During the 2013 NFL season, Big Fogg supplied its misting fans and heated benches at 10 of the 12 playoff games, as well as the Pro bowl in Hawaii. During the 2012-2013 football season, Miehl’s technicians provided equipment at more than 200 games, including the NCAA Championship Game between Alabama and Notre Dame. At the Rose Bowl, the company set up both heaters and misters because of the uncertainty of the weather at game time. Several years ago at the Sun Bowl Game in El Paso, Texas, Big Fogg installed its heating benches for UCLA while the opposing team, Northwestern University, used the company’s misters.
Bob Wick, head equipment manager for the San Diego Chargers, swears by Big Fogg’s equipment. “It would be a lot of work to buy our own, hook up and store the misters ourselves,” he said. “Chris always is right there to run and fix everything.”
Before misters, football teams had to rely on towels soaked in buckets of ice or a garden hose to cool down the players, said Dino Dennis, head equipment manager for the University of Southern California, one of Miehl’s customers. Bigg Fogg’s systems pump water at 1,000 pounds per square inch, which sprays the mist that’s blown by heavy-duty fans. The machines can drop the temperature around a sideline bench by 10 to 25 degrees.
Miehl, who earned his MBA from San Diego State, is proudest of building Big Fogg from scratch and without outside capital or partners. After leaving Cool Zone, a competitor he helped co-found, he launched Big Fogg (so named, he said, after a hangover one morning that left him in a “big fog”) out of his bedroom apartment in San Clemente.

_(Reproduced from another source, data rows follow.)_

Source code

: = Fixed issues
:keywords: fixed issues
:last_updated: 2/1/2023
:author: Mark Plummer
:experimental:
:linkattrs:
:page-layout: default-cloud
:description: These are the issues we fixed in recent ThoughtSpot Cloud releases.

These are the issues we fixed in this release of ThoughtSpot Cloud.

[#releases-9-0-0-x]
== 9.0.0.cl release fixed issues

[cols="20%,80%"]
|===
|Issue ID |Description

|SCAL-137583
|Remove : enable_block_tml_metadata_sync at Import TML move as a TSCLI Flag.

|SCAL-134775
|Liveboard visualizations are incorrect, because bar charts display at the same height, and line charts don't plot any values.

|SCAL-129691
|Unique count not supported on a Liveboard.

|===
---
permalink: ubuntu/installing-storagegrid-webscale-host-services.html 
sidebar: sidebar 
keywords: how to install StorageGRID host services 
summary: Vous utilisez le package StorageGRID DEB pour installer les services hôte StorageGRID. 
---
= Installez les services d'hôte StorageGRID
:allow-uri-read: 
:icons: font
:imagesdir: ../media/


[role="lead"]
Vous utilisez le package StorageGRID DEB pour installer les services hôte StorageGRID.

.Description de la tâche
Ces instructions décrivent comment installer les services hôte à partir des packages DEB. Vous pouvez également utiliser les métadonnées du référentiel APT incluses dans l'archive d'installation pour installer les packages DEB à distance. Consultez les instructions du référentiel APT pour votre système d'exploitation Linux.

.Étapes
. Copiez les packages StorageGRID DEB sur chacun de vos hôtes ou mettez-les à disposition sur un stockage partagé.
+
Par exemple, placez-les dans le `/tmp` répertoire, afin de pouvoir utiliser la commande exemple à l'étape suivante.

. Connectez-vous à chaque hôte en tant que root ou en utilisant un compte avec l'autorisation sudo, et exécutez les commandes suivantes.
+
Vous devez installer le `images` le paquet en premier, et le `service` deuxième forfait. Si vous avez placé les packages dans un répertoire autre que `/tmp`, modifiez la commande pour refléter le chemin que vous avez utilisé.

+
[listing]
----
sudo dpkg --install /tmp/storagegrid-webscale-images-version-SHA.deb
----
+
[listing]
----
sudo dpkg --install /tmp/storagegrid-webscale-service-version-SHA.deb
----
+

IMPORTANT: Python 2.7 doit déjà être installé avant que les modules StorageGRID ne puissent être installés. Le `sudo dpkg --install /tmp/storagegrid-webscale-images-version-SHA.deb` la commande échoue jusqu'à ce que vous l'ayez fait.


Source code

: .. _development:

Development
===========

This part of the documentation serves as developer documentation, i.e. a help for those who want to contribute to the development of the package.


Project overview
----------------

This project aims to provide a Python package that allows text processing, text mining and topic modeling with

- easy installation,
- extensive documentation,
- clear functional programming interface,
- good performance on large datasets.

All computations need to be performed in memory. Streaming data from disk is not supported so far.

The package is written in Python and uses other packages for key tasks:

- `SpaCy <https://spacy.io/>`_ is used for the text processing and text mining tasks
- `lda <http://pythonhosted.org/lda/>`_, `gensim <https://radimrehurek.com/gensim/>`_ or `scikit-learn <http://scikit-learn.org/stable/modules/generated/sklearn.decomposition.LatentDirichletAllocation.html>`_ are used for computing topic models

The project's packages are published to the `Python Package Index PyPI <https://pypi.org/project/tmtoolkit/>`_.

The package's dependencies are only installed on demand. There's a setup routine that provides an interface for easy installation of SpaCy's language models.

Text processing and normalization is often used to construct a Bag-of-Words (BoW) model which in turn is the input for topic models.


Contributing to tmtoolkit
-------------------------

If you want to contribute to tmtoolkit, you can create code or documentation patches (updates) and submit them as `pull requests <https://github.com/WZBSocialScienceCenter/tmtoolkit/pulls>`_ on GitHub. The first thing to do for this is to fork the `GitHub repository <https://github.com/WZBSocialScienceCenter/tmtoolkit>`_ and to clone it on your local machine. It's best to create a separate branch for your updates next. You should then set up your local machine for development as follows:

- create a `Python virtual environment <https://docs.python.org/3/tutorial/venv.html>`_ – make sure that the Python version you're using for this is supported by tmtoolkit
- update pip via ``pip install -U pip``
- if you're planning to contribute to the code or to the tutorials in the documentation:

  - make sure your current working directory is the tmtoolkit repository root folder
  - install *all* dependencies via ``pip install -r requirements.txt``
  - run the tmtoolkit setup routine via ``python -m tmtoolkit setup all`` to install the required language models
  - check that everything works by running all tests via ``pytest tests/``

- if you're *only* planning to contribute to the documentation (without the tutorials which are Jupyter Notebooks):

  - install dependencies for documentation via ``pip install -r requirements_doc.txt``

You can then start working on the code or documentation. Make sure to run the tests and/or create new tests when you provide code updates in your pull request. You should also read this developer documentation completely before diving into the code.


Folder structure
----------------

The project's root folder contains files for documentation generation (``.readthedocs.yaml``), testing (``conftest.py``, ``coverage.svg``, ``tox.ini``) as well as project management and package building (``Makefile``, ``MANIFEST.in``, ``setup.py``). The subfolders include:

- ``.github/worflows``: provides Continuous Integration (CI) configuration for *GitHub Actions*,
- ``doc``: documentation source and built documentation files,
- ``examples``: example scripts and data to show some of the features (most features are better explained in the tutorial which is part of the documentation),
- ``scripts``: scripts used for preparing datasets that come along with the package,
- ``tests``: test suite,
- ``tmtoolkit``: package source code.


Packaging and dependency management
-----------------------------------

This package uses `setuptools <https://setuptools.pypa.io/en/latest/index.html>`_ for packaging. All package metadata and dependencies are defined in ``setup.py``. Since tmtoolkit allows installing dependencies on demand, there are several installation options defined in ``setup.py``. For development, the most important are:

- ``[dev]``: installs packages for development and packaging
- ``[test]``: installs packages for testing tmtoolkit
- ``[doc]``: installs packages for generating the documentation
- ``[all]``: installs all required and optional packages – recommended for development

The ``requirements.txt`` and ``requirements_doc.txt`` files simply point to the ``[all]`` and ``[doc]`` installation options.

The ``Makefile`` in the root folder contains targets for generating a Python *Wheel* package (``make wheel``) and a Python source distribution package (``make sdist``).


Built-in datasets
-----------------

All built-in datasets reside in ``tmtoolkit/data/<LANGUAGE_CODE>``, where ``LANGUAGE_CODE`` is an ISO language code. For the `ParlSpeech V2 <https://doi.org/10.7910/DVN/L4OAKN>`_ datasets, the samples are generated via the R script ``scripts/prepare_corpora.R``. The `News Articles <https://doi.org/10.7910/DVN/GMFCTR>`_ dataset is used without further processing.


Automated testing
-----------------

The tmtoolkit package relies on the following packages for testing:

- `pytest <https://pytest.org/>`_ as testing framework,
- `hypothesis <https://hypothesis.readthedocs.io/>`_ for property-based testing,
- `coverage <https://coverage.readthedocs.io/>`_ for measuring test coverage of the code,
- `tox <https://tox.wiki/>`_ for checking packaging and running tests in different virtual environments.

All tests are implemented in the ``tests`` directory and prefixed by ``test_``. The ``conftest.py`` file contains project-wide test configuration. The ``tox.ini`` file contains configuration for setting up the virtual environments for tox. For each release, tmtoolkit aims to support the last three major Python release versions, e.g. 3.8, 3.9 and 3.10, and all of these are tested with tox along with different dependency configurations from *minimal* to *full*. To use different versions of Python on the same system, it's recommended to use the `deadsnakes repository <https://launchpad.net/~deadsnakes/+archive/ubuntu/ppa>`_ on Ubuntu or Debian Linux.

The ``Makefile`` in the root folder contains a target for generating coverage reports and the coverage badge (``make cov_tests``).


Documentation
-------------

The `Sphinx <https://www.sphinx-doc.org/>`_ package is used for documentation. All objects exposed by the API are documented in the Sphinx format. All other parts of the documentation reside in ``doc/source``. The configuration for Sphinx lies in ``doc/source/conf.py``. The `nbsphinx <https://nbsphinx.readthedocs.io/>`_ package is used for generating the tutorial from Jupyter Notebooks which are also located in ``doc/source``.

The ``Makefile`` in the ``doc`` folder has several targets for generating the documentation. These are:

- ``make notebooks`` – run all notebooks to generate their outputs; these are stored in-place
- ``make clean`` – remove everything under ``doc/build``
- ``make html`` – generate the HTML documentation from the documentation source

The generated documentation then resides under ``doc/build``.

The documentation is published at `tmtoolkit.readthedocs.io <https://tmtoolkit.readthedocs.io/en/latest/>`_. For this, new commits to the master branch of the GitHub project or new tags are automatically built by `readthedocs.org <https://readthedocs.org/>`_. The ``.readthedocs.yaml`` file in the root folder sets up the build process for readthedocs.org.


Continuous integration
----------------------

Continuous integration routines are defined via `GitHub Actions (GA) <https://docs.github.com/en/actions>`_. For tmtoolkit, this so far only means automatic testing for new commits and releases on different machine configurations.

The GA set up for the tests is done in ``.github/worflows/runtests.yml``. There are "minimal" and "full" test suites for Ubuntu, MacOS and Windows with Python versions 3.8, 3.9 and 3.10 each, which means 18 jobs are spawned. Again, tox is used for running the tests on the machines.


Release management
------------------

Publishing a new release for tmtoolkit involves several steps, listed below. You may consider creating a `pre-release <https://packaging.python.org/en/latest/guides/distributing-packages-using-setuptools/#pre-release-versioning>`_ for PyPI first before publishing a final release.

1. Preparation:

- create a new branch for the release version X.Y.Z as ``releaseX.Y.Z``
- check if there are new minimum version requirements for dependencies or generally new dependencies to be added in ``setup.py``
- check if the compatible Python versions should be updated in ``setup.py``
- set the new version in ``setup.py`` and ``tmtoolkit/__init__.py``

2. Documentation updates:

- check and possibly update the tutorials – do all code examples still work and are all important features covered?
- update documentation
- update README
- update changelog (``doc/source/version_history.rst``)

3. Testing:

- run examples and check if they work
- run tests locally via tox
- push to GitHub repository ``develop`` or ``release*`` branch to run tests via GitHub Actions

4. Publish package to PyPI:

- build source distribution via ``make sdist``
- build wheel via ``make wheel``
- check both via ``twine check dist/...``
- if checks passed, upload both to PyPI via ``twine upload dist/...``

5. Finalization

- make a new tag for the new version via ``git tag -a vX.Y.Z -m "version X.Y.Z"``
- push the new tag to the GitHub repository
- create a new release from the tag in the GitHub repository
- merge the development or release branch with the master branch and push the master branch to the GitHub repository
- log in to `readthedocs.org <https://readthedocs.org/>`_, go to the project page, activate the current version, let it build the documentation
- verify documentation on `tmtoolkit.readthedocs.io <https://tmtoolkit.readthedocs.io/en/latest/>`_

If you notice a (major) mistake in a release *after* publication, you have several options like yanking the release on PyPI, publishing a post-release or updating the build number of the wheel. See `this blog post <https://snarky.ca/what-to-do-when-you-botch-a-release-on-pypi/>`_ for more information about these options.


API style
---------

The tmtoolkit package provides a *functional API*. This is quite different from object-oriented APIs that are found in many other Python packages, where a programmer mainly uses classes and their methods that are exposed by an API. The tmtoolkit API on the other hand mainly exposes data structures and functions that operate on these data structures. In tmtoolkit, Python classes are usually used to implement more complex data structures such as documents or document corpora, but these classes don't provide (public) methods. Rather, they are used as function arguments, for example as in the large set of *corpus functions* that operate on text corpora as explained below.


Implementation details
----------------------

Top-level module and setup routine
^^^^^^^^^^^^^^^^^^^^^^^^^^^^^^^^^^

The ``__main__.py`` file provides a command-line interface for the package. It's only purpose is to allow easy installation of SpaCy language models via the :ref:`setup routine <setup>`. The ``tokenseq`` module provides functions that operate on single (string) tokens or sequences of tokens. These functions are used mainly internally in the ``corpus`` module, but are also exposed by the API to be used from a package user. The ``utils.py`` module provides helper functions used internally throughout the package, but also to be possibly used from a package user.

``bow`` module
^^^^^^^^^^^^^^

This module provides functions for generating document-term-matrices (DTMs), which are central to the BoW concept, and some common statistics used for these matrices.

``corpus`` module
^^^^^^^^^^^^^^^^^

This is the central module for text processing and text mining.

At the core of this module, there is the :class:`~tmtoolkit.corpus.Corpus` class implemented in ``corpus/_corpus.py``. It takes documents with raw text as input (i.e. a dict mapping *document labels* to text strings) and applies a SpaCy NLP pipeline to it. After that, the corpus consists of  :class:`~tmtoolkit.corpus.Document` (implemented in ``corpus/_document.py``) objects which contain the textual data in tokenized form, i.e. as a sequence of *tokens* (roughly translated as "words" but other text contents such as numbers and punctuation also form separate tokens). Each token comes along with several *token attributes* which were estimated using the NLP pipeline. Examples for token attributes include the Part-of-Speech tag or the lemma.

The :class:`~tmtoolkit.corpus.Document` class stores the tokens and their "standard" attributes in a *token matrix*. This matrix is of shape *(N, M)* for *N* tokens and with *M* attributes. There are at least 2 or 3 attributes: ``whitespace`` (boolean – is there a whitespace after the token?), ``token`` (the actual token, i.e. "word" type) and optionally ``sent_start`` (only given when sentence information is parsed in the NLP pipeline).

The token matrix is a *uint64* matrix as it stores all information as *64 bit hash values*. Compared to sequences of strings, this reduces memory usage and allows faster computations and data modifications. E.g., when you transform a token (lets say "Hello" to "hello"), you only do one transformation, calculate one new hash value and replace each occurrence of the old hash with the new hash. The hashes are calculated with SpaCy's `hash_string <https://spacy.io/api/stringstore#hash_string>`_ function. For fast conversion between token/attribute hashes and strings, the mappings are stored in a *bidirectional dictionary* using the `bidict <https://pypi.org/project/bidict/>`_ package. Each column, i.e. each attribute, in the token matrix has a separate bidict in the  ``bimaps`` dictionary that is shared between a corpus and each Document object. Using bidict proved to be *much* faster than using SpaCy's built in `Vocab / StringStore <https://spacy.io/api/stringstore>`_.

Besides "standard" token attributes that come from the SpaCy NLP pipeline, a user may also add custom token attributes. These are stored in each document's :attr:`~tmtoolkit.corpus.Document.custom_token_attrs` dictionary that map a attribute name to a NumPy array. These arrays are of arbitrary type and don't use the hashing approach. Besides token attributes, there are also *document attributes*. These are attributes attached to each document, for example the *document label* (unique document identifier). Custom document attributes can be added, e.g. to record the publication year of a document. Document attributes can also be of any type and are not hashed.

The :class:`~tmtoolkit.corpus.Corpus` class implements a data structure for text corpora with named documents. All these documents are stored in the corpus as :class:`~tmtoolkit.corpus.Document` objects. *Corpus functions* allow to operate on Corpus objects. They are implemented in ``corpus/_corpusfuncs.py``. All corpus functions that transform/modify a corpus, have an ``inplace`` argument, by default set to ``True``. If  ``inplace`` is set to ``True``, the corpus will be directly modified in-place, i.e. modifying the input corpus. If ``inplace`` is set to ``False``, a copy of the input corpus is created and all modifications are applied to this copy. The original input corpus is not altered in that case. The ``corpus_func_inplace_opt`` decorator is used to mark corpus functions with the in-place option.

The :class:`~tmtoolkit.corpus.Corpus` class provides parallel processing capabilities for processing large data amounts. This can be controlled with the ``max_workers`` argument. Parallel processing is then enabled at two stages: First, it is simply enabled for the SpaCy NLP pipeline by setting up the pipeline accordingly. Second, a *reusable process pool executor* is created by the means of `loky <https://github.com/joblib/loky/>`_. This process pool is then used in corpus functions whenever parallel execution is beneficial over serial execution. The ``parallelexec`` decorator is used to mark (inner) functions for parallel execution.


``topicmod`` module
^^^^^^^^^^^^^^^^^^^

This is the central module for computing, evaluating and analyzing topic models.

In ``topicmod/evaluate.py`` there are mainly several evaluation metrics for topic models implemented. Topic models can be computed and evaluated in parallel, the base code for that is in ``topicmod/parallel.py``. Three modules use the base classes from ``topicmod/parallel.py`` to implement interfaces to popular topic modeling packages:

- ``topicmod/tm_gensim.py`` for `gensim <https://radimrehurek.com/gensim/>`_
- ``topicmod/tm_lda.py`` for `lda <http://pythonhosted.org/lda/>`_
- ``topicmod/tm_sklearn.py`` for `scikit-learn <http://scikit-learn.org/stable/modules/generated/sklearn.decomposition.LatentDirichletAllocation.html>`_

With almost no cash, Miehl relied on his experience with mergers and acquisitions and the connections he’d made at Cool Zone. Business began trickling in after he supplied USC with the misting machines for a game against the University of Washington. But Miehl said he got his big break when teams in the NFL knocked on his door — no mean feat.
League spokesman Dan Masonson points out that for every 1,000 companies that want to do business with the NFL, only one will be tapped. The league rigidly controls its field, because 120 million people are watching professional football on any given weekend, he said.
“You can’t screw up with the NFL,” Miehl said. “Our job is to make them look good. It’s not easy, because they demand perfection,” So when the league called Big Fogg a few days before the Super Bowl in Tampa in 2009, the company’s staff drove its cooling products from Temecula for 50 hours straight cross country — and arrived in time for the game.
When the NFL wanted 12 heating benches in January 2011 at the NFC Championship Game in Chicago, Big Fogg’s crews battled blizzards and hazardous conditions to ship equipment from all over the US — and made deadline.
Much of Big Fogg’s success comes from Miehl’s resilience. The company had booked its busiest football weekend of the year in mid-September before the tragedy of 9/11 cancelled all the games. Soon afterwards, Miehl moved his misting fans, languishing in storage in Syracuse and Rutgers, to Ground Zero. His equipment helped cool down the overloaded transformers and restore power to New York City.
“As far as we’re concerned, Big Fogg doesn’t have any competition,” said Raj Narayanan, assistant general manager of the minor league baseball team, The Lake Elsinore Storm. “They’re phenomenal. They’re knowledgeable and timely and here if we need anything. They keep everything cool without making the ballpark look unsightly.”